For a long time there was this preciousness surrounding an artists archive. In addition, licensing existing work was a far more labor intensive process. Now you can upload and download high-res files in seconds. A big part of this process is making the artist comfortable with the people that are handling his or her archive. We hand negotiate every single transaction and always ask the artist about every license before agreeing to send any file to any client. We are very protective of our artists.
Why do you think there’s an opportunity here to make money on stock and certainly why in this economy?
I think that most stock agencies do not promote individual artists and their archives, something that we do quite well and with definitive results. No matter how great the work is it’s not going to sell itself – you need to get out there and bang the drum. We are aware of the importance of customer service – we do free research, we give free comps to clients that we know, we’re reachable at all hours of the day. Service has been a big part of our success. We have over 5,000 global clients and i think that it’s the level of service that we provide that keeps the list growing. I have a substantial budget for sales and marketing trips. We just spent 2 weeks in London, Paris, Warsaw, Moscow, Milan and Madrid. I am leaving in two weeks for Scandinavia and early next year we’ll travel to Delhi, Shanghai, Singapore and Sydney. In most markets around the world high-end licensing is still a more hand carried service. In Spain it’s guys on vespas with laser prints zipping around showing the new work to clients. That’s not uncommon in many markets around the world.
Now, is that because these are emerging markets?
No, mostly I think it’s cultural. In France they still want to see the work – they want to touch it they want to hold it. They don’t just want to look at lightboxes on a website.
In this economy is stock a solution to saving money and cutting risk on original shoots?
I certainly hope so because that’s part of what I’m banking on.
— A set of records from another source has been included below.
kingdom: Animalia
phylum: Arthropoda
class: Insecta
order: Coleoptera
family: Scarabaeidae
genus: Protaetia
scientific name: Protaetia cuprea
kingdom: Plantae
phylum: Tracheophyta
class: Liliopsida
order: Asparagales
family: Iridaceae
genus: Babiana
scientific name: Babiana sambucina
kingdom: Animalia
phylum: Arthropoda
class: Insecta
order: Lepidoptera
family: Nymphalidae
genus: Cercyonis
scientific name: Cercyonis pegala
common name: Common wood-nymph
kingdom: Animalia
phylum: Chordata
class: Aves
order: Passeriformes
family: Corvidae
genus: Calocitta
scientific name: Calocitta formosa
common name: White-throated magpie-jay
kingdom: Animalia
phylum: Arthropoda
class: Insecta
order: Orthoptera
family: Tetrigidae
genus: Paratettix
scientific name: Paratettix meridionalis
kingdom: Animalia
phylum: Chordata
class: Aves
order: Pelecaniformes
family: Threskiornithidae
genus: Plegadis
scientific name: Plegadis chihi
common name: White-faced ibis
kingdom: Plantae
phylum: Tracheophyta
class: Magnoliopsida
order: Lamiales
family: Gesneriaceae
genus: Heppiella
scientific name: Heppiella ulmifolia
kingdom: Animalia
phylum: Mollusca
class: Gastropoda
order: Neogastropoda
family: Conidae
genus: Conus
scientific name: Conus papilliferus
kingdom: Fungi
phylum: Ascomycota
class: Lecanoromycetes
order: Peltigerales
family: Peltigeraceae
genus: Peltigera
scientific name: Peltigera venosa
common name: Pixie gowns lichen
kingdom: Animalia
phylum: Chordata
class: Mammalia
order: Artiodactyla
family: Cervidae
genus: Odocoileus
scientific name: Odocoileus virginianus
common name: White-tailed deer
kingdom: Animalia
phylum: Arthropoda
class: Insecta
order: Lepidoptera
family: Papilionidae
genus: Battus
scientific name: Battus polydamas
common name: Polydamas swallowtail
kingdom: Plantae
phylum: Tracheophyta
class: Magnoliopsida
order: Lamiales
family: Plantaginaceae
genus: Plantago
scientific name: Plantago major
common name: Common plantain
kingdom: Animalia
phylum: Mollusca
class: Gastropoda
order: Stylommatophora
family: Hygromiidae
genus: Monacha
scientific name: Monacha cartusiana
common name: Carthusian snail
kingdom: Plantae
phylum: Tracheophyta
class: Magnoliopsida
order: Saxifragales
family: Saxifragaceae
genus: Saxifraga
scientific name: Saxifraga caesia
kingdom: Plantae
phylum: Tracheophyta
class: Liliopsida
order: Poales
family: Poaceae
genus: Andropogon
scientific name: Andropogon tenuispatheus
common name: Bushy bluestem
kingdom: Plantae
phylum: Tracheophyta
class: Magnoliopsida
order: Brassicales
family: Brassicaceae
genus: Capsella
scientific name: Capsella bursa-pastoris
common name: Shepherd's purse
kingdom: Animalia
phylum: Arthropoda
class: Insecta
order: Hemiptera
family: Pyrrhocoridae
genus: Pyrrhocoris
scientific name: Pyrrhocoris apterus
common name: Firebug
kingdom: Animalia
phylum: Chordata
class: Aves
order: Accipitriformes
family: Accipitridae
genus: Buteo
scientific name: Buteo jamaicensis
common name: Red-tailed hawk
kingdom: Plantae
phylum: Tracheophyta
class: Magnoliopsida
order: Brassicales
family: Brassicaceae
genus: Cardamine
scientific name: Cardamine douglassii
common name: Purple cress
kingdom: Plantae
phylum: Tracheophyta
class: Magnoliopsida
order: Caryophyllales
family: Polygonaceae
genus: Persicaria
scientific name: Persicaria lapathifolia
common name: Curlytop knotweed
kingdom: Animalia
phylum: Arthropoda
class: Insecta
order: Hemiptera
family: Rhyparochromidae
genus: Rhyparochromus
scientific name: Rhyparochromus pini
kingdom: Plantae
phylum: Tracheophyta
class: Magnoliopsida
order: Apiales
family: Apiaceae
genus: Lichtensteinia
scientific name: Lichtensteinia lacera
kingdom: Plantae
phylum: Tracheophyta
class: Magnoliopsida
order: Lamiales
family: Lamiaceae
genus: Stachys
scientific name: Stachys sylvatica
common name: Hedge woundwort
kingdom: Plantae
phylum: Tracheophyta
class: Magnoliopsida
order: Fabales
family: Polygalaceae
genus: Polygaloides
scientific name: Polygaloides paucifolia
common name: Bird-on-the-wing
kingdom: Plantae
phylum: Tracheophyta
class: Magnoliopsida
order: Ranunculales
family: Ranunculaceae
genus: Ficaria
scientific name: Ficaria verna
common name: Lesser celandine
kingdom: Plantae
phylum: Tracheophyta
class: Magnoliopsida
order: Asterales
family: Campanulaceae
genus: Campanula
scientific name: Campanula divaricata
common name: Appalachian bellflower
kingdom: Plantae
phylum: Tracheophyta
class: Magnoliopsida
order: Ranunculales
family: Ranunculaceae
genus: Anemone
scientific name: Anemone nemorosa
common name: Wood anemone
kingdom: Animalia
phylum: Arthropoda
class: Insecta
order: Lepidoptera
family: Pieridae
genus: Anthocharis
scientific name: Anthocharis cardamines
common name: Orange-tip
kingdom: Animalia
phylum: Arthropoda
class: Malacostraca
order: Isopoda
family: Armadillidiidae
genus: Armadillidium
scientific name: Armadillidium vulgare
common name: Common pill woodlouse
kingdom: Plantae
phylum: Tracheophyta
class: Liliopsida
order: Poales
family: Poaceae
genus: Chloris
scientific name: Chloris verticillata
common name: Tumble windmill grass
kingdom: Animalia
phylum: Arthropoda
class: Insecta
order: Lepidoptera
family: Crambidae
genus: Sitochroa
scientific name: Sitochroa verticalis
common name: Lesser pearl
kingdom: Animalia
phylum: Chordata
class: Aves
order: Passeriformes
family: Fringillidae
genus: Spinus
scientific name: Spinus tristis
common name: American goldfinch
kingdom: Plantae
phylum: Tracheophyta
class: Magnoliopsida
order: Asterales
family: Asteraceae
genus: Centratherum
Our business has been growing healthily this year.
Are you adding photographers to the archive?
Yes, there are a few who have recently come aboard that are not yet online – like Philip Lorca Di Corcia, Raymond Meier, and Dewey Nicks. There are still a few photographers out there who create the type of imagery we believe in. We’re interested in representing them but there is definitely an end point. Right now we have roughly 62 photographers but I don’t really see our roster growing to much more than over 100. There are only so many artists that create work at this level. We don’t want to be Corbis or Getty. We will always be a high end boutique service.